= Lauritz Dorenfeldt Jenssen =

Norwegian businessman (1801–1859)

Lauritz Dorenfeldt Jenssen (4 February 1801 - 7 June 1859) was a Norwegian businessman and politician.

He was born in Throndhjem as the son of businessman Matz Jenssen (1760–1813) and his wife Anna, née Schjelderup Dorenfeldt (1763–1846). His older brothers Jens Nicolai Jenssen and Hans Peter Jenssen, Sr. ran the family company Jenssen & Co; Jens Nicolai later founding a rivalling company Jenssen & Sønner in 1837. Lauritz Dorenfeldt Jenssen enrolled as a student in 1821, and graduated with the cand.theol. degree in 1831. However, he did not become a priest. In 1836 he bought the farm Ranheim in the parish of Strinden for 23,000 Norwegian speciedaler, and ran a "significant" industrial company here. He also served as mayor of Strinden municipality, from 1844 to 1845 and 1850 to 1853.

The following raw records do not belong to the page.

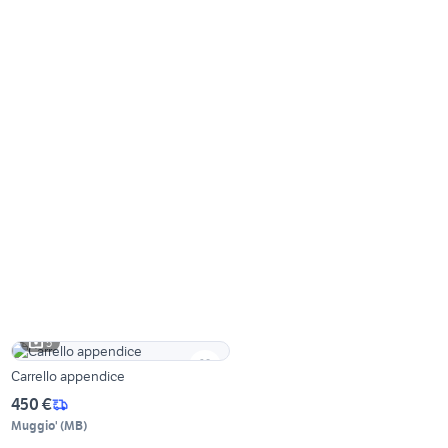
5
Carrello appendice
450 €
Muggio'
(
MB
)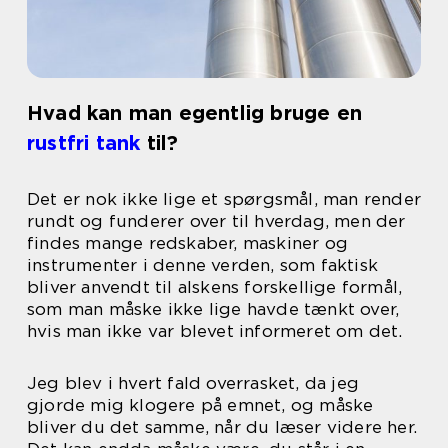
Hvad kan man egentlig bruge en
rustfri tank
til?
Det er nok ikke lige et spørgsmål, man render
rundt og funderer over til hverdag, men der
findes mange redskaber, maskiner og
instrumenter i denne verden, som faktisk
bliver anvendt til alskens forskellige formål,
som man måske ikke lige havde tænkt over,
hvis man ikke var blevet informeret om det.
Jeg blev i hvert fald overrasket, da jeg
gjorde mig klogere på emnet, og måske
bliver du det samme, når du læser videre her.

In July 1836, Jenssen married Karen Amalie Hagerup (1811–1890), a daughter of Caspar Peter Hagerup and sister of Henrik Steffens Hagerup. Their son Lauritz established the paper factory Ranheims Papirfabrik, and also served as a politician. Through his son, Lauritz Dorenfeldt Jenssen was the grandfather of chemical engineer Margot Dorenfeldt and politicians Hans Jørgen and Worm Hirsch Darre-Jenssen. Through his sister Nicoline, who married his wife's brother Henrik Steffens Hagerup, he was also the uncle of Prime Minister Francis Hagerup.